M. Imbelecio Delatorre dijo...

hola!

-Coco: acabo de buscar eso de Creepy y Vampus. Me salen unos números en ebay. Las desconocía. Si son cómics, decirte que nunca leí otros que no fuesen la revista Mortadelo cuando niño, y El Jueves cuando adolescente. Y si son revistas tipo "amazing stories", nunca leí ninguna (¡pero creo que deben de estar chulas!). No, en ese cuento hay mucho Poe, algo de Leroux, ciencia ficción del cine, y un poquito de revista de divulgación científica... y luego esa noción de que el último sueño dura mucho, es una explicación poética de la muerte en la que no creo, que me inventé hace mucho y en la que no creo... pero que me pareció bonito inventarla. Gracias por perder tu tiempo leyéndolo.

yo en el terror empecé con HISTORIAS Y RELATOS en RNE, Stephen King luego por cierto hace un mes intenté volver a la magia de la adolescencia, leer una novela suya, Insomnia, y fui incapaz...), y luego, con 18, Poe, que es el que más me ha marcado. Más tarde Bécquer, Leroux y pocos más. saludos!

-Eva!: :) gracias, eva :D. la verdad es que pude haberme esmerado un poco más en el final.... pero me pongo a escribir a toda leche... así lo publico a veces, con faltas de ortografía y todo. ¡Sí!, esos quejidos son hechos por el propio Plans...

Abdul Ador dijo...

Perdonen que entre sin ser invitado. Vampus (en EEUU Creepy) eran cómics pero con unos guiones del corte del Amazing stories.

http://vagos.wamba.com/showthread.php?t=339882

Le dejo otra de tebeos, ya que creo le gustó The Dark Knight.
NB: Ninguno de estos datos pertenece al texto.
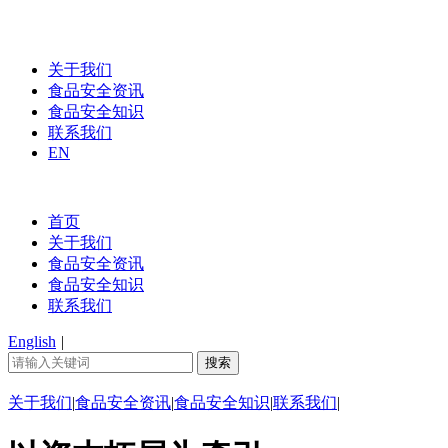
关于我们
食品安全资讯
食品安全知识
联系我们
EN
首页
关于我们
食品安全资讯
食品安全知识
联系我们
English
|
关于我们
|
食品安全资讯
|
食品安全知识
|
联系我们
|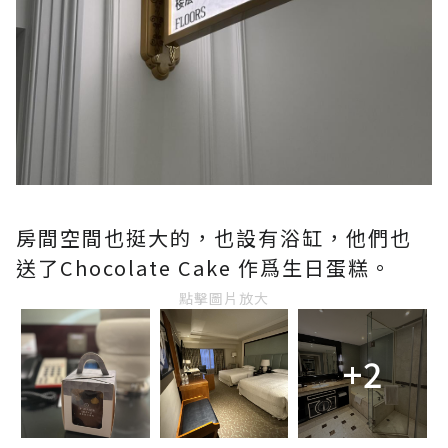
房間空間也挺大的，也設有浴缸，他們也
送了Chocolate Cake 作爲生日蛋糕。
點擊圖片放大
+2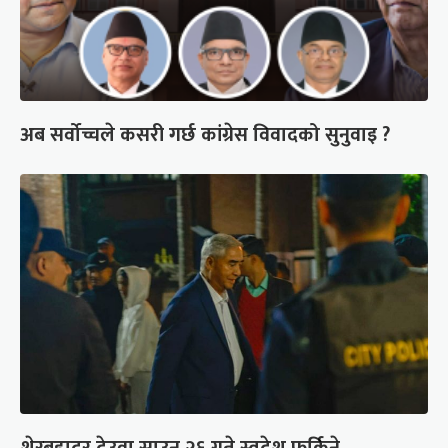
अब सर्वोच्चले कसरी गर्छ कांग्रेस विवादको सुनुवाइ ?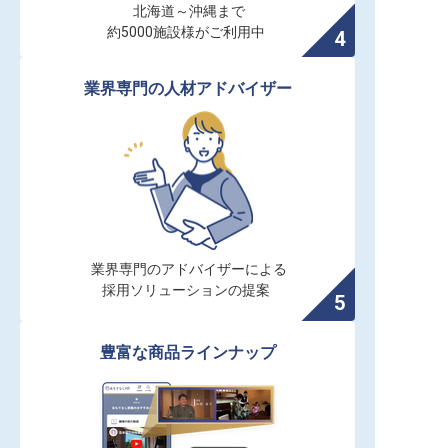
北海道～沖縄まで

約5000施設様がご利用中
業界専門の人材アドバイザー
業界専門のアドバイザーによる

採用ソリューションの提案
豊富な商品ラインナップ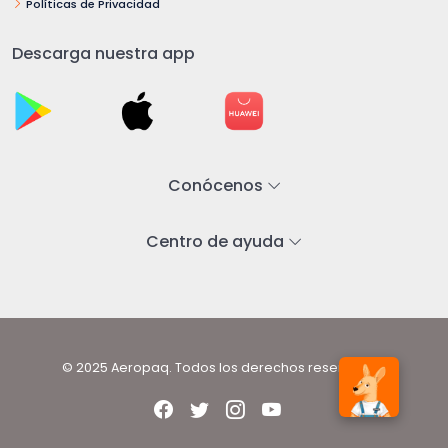
Políticas de Privacidad
Descarga nuestra app
Conócenos
Centro de ayuda
© 2025 Aeropaq. Todos los derechos reservados.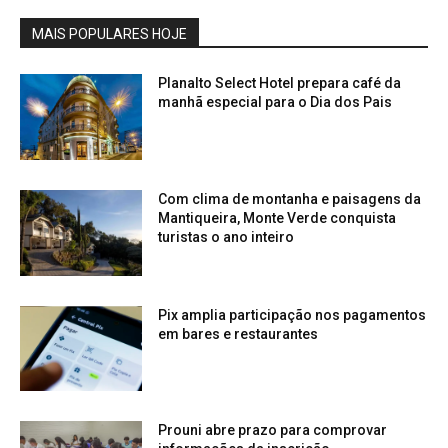
MAIS POPULARES HOJE
Planalto Select Hotel prepara café da
manhã especial para o Dia dos Pais
Com clima de montanha e paisagens da
Mantiqueira, Monte Verde conquista
turistas o ano inteiro
Pix amplia participação nos pagamentos
em bares e restaurantes
Prouni abre prazo para comprovar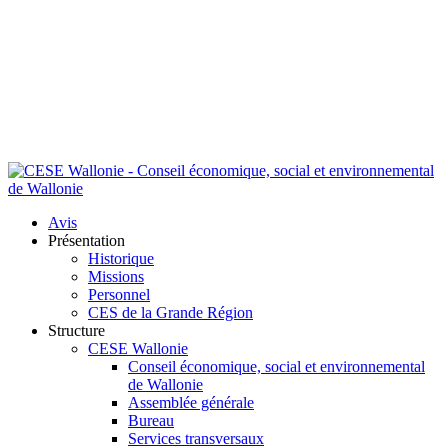
Avis
Présentation
Historique
Missions
Personnel
CES de la Grande Région
Structure
CESE Wallonie
Conseil économique, social et environnemental
de Wallonie
Assemblée générale
Bureau
Services transversaux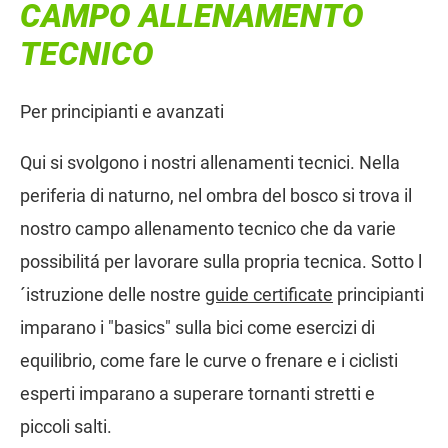
CAMPO ALLENAMENTO
TECNICO
Per principianti e avanzati
Qui si svolgono i nostri allenamenti tecnici. Nella
periferia di naturno, nel ombra del bosco si trova il
nostro campo allenamento tecnico che da varie
possibilitá per lavorare sulla propria tecnica. Sotto l
´istruzione delle nostre
guide certificate
principianti
imparano i "basics" sulla bici come esercizi di
equilibrio, come fare le curve o frenare e i ciclisti
esperti imparano a superare tornanti stretti e
piccoli salti.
Esto inspiró en parte Batman begins pero en papel es mucho mejor:

http://comicsvirtuales.blogspot.com/

M. Imbelecio Delatorre dijo...

¡hola, Abdul!


muuuuuchas gracias por los enlaces.

veo que eres un gran fan de los cómics. cosa que me parece estupenda. le debemos muuuucho a los cómics, incluso los que no leímos demasiados. porque su influencia en el cine es innegable. y en otros ámbitos.

Los friquis (en el mejor de los sentidos) son siempre bienvenidos a este cutre-blog. Gracias otra vez!.

Carlota dijo...

Un besuco, estupendo relato... me quedo con eso de que cada uno es su dios y su infierno... :)

Coco Becerra dijo...

Bueno, veo que el señor Ador se ha encargado del tema Vampus, (coincido con él, "Batman, año cero" de Miller y Mazucchelli es extraordinario). Disculpa si no hago repaso de lecturas, faena que tiene el añadido de que los géneros sean difíciles de delimitar, 1984 o La Metamorfosis me parecen relatos de horror...
Pero desde luego, si te va el corte Amazing, el rey es Roald Dahl, ya debes conocerlo; aunque no sea todo lo que haga, cuando quiere asusta como pocos.

M. Imbelecio Delatorre dijo...

hola!:

Carlota: gracias por todo. esa frase sólo tiene validez en el relato... en la vida real, uso la máxima de Sartre ("el infierno son los otros"; aunque en algunos casos somos nosotros mismos también :/ ) otro besazo para ti.

Coco: gracias por tus recomendaciones (¡mola mucho tener coleguillas cibernéticos de vuestro nivel!). de Roal Dahl quizá leí algún relatillo gracias a internet. pero sobre todo lo recuerdo porque su Charlie y la Fábrica de Chocolate es el primer libro que recuerdo haber leido. Pero, vamos, que está por descubrir

Por eso me quedo con vuestras recomendaciones, en cómics y literatura, que me parecen muy buenas.

Ñoco Le Bolo dijo...

¿Sabes algo de Tippler y el Punto Omega?
Hay otro punto Omega en Teilhard de Chardin.

¿Y yo? ¿Soy ya mi dios y mi infierno?

Despiérte usted Sr. Embelecio, comn E me gusta más.

M. Imbelecio Delatorre dijo...

hola,Ñoco.

pues la primera vez que oí hablar de Tippler... fue a ti, en otro cuento mío que también hablaba de la inmortalidad ("el último hombre muerto"). Sobre ese filósofo franchute, tampoco había oído hablar. acabo de leer artículos sobre él en la wikipedia. gracias, Ñoco!.